Valerian: Movie of a Thousand Visuals



Comic books, a loveable source of entertainment in many forms.  While superheroes from the DC and Marvel universe shows take the cake, there are a few unique nuggets hidden in the colorful pages.  Valerian is one such series, a sci-fi adventure that held a bounty of potential comic gold that would certainly make for a good movie.  Turns out, Hollywood did its research and this weekend, the cinematic rendition of this tale hits theaters.  With all the hype, I hope this film will be the movie of the summer!  What is my verdict? Let’s get started with another Robbie’s movie review.




Part of the story:  Science Fiction stories with fantasy can go either way in quality as seen in a wide variety of movies. Part of Valerian’s story captures a sincere element that tugs at the heart strings concerning one of the races.  While not the most complex of stories, this subplot has a nice dynamic to it as you learn of the race and their fight for survival.  A few other tangent tales are decent as well, primarily one concerning Rihanna  character Bubble the exotic shape shifter.  This tale had a little heart to it, it just needed more to be complete.


The Graphics:  The trailers weren’t kidding when they hyped up the graphics of this movie.  Valerian’s strongest selling point is the beautiful visuals contained in its computer-generated setting.  It starts with the creatures that inhabited the galaxy and expands beyond that to bring out some truly imaginative world building that this day and age can perfect.  The cities themselves are polished with each level having its own sense of style, “class” and personality that was captured in the high definition graphics.  One will certainly see the budget went into the design of this movie, and many of the scenes are certainly geared towards the 3-D ride they want to take you on, especially in those chase scenes.  Is it as good as Avatar’s visuals?  While certainly imaginative, Valerian has some polishing to do to match the realism in that film.  However, the creatures are certainly more diverse than those found in its blue cousin’s world.   Of note:  I would have loved to see more costumes and makeup to offset the technology and add a little more realism to the mix.




The Story Overall:  While there is one component that touched my heart, Valerian has issues in the story department overall.  Much of the tale is a rather rushed mess, devoid of any sustenance that the trailers promised.  The dark looming threat that threatened to collapse the artificial city is nothing what I expected. Truth be told, the big revelation was kind of lame and expected (I was able to decipher much of the mystery within the first hour.) There was little suspense in the tale, and the execution didn’t add much “flare” to it.  In regards to character development, that was also lacking, the two leads barely evolving past their superficial soldier roles from the beginning.  The result were boring characters that I had difficulty attaching to.  I can’t say the acting or chemistry between the two was not the strongest, which did not help their case any further.

> What the exercise asks:
Please condense the paragraph beginning "The Graphics:" in the Valerian review into a short bulleted list that keeps its main points.

> Entries shown:
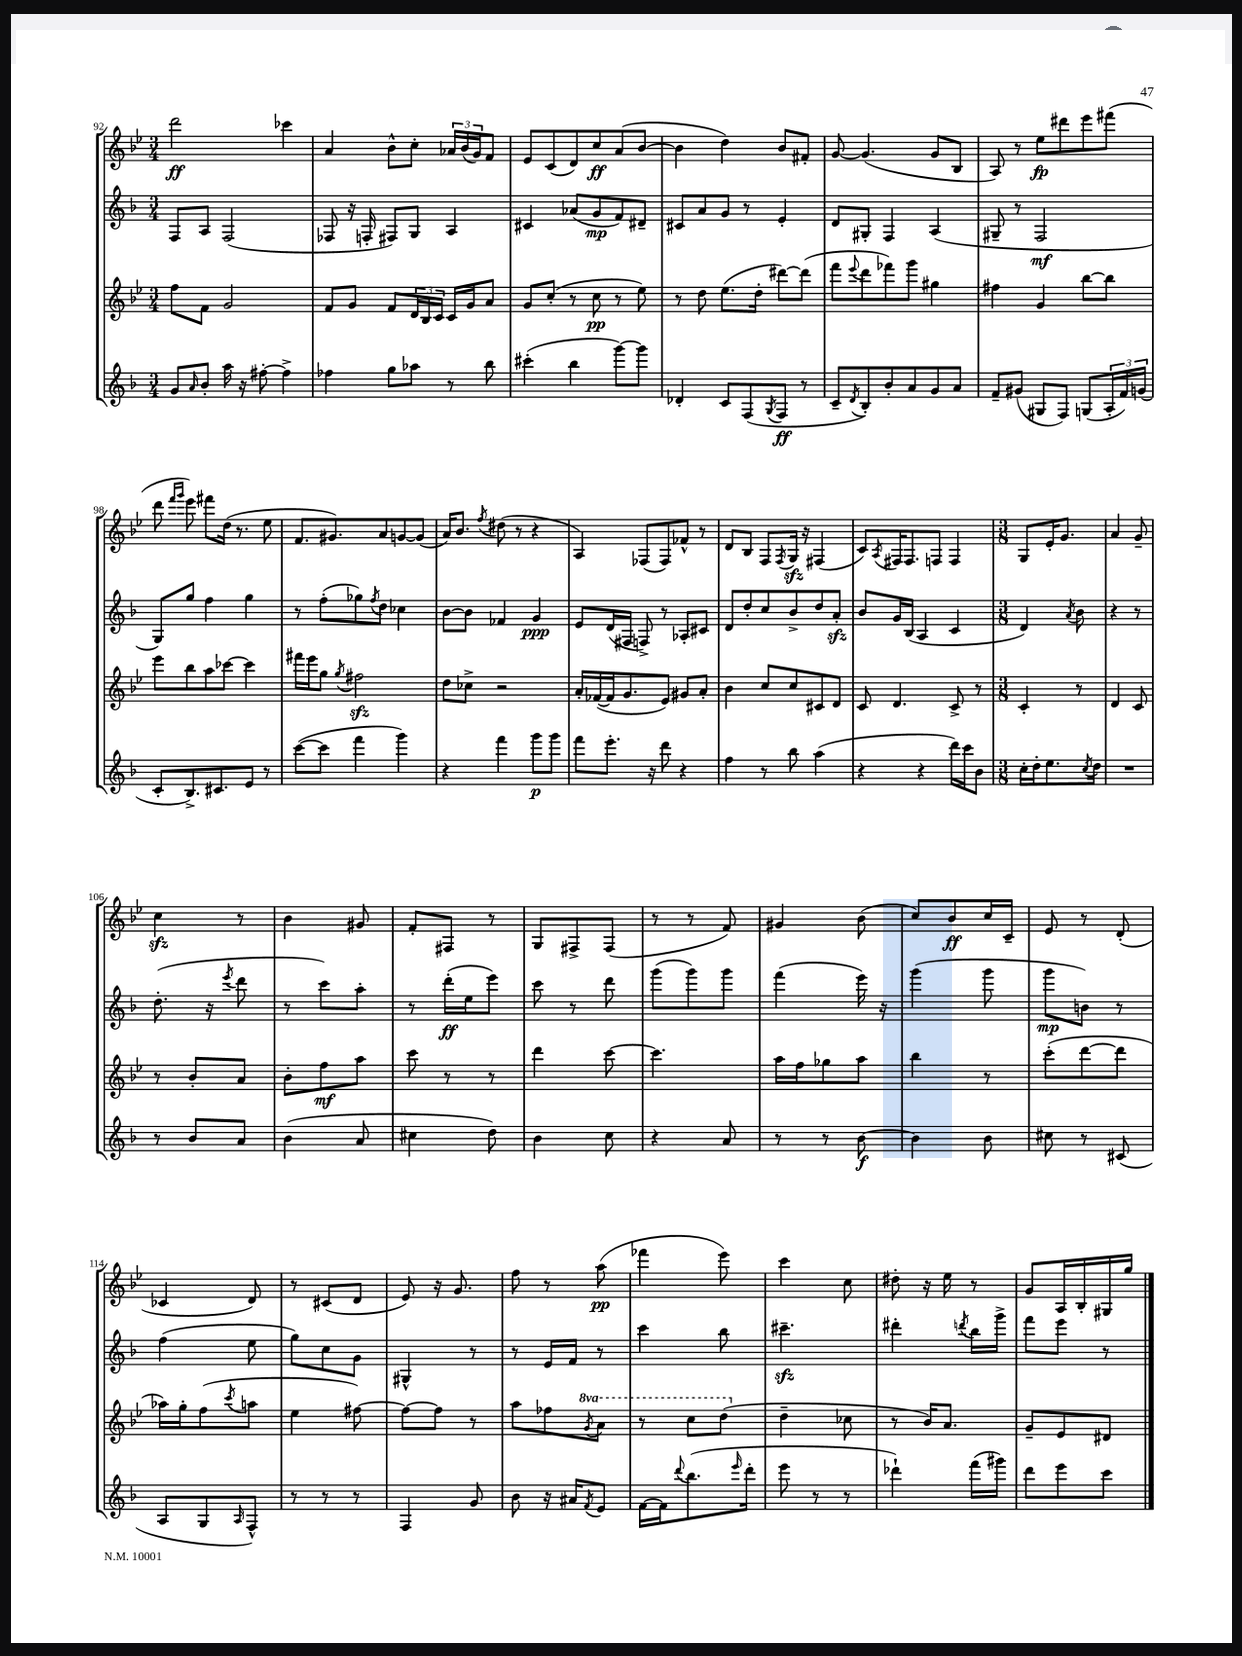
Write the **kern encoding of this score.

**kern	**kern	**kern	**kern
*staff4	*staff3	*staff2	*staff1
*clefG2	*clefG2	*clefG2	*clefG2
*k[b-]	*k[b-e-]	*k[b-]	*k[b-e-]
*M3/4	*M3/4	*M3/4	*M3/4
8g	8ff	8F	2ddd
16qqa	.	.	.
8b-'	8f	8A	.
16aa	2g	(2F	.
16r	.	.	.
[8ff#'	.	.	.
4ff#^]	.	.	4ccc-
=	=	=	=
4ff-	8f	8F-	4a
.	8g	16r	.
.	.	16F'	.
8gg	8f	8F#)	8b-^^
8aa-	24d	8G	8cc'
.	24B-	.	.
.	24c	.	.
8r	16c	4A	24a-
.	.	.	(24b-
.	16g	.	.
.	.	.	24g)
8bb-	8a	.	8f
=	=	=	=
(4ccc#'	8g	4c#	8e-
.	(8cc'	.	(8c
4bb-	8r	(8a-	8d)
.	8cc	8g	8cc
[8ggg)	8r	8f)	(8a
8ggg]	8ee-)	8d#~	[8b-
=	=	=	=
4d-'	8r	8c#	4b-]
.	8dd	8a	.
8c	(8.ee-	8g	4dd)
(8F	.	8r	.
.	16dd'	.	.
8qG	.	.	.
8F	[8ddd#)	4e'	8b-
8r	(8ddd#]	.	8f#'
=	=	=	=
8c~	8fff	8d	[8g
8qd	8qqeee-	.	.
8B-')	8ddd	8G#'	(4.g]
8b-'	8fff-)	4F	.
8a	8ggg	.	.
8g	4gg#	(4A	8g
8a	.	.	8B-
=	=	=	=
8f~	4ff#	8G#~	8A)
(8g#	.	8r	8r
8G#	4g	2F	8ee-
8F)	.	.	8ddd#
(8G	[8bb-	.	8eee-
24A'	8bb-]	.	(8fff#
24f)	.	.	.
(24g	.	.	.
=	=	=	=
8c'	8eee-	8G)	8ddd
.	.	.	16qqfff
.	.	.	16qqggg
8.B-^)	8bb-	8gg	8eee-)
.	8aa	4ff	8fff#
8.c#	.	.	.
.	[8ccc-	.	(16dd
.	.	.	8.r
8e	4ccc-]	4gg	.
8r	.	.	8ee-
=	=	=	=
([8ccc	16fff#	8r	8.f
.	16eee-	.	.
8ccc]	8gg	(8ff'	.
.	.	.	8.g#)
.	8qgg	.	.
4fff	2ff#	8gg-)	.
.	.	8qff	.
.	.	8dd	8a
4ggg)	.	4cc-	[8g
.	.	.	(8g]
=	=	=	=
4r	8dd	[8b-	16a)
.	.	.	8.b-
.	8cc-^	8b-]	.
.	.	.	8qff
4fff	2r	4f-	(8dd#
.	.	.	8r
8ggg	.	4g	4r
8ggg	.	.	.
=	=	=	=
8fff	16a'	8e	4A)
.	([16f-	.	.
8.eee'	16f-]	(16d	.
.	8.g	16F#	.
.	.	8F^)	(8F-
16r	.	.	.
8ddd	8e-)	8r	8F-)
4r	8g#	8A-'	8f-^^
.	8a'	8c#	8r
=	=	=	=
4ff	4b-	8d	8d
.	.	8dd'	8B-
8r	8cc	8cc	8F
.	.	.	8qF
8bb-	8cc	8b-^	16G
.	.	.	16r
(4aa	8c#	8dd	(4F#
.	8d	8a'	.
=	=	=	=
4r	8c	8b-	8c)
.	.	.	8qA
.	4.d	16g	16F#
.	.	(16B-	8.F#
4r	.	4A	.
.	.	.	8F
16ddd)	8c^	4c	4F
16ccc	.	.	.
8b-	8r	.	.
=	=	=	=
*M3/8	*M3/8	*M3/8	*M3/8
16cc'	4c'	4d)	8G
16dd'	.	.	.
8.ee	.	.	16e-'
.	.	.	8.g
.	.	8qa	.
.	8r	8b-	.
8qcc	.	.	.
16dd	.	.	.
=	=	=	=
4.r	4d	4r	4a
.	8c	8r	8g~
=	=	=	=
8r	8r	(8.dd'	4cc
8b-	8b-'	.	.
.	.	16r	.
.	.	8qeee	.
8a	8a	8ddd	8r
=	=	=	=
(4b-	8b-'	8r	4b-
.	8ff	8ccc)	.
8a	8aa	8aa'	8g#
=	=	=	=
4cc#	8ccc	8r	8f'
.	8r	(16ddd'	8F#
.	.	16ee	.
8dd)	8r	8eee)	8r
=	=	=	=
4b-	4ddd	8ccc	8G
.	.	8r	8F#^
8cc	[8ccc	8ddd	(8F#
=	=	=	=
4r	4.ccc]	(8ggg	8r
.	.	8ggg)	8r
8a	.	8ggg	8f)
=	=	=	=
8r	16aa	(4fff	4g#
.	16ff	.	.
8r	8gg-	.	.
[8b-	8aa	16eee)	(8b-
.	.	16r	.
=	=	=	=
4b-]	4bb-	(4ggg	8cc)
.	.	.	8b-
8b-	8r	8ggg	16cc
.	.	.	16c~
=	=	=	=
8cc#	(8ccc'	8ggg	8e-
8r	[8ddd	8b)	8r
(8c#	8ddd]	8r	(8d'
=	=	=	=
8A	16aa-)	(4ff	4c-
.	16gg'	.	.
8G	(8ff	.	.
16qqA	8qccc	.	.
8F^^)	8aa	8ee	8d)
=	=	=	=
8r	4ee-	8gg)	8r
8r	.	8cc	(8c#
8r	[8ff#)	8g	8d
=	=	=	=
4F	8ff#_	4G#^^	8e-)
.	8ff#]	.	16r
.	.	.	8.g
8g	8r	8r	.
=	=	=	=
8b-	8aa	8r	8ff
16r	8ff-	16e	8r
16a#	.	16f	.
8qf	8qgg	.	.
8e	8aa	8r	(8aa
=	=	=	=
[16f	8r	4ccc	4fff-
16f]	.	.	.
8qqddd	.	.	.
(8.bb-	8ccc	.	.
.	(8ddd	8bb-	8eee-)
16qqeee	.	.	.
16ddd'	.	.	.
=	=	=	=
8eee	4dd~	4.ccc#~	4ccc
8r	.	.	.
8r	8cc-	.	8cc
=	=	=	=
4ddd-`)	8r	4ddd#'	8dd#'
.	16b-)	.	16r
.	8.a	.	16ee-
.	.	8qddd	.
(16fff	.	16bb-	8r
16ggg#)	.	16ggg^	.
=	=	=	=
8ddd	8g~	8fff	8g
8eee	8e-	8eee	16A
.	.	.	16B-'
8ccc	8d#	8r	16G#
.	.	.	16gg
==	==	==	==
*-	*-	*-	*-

--

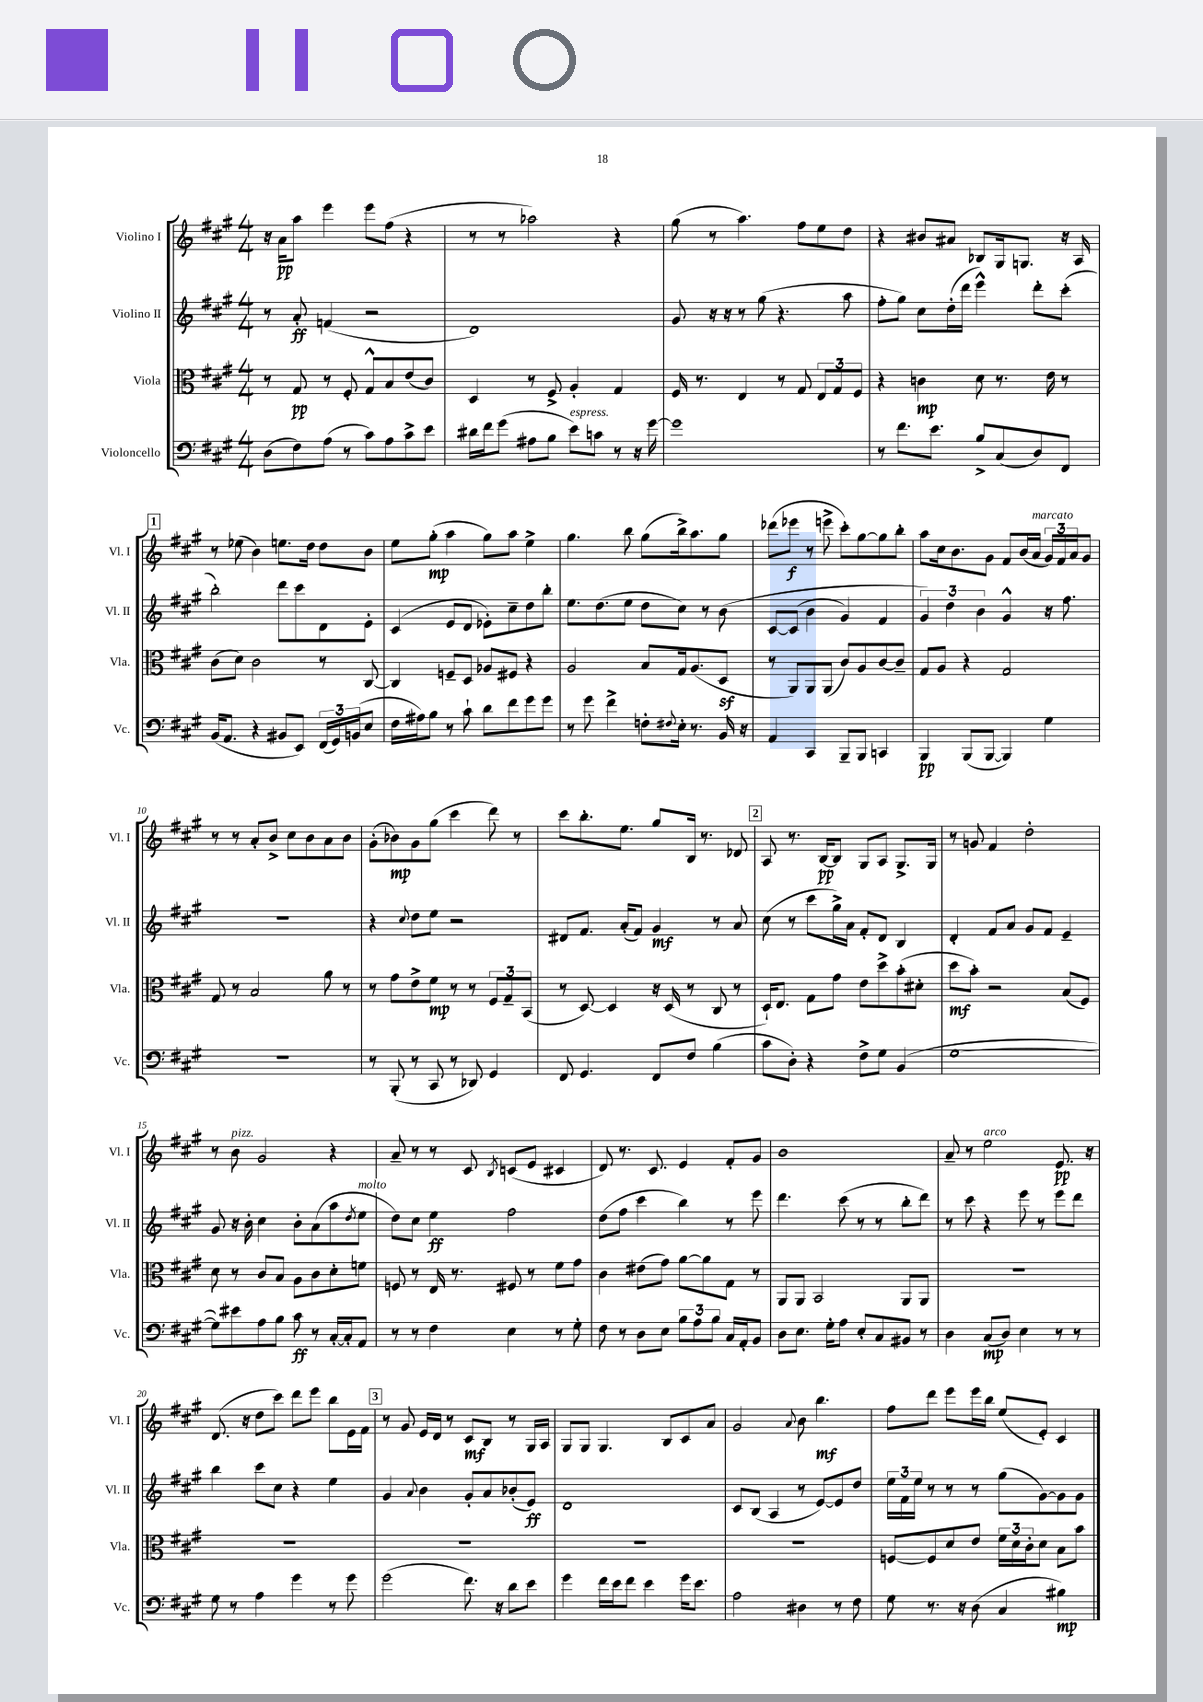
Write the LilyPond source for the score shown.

> The response:
- The graphics live up to the trailers' hype and are the movie's strongest selling point.
- The computer-generated setting features imaginative creatures and world building.
- Each level of the cities has its own style, "class" and personality, captured in high-definition graphics.
- The budget clearly went into the design. Many scenes, especially the chase scenes, are geared toward 3-D.
- The visuals do not yet match the realism of Avatar, but the creatures are more diverse.
- More costumes and makeup would have offset the technology and added realism.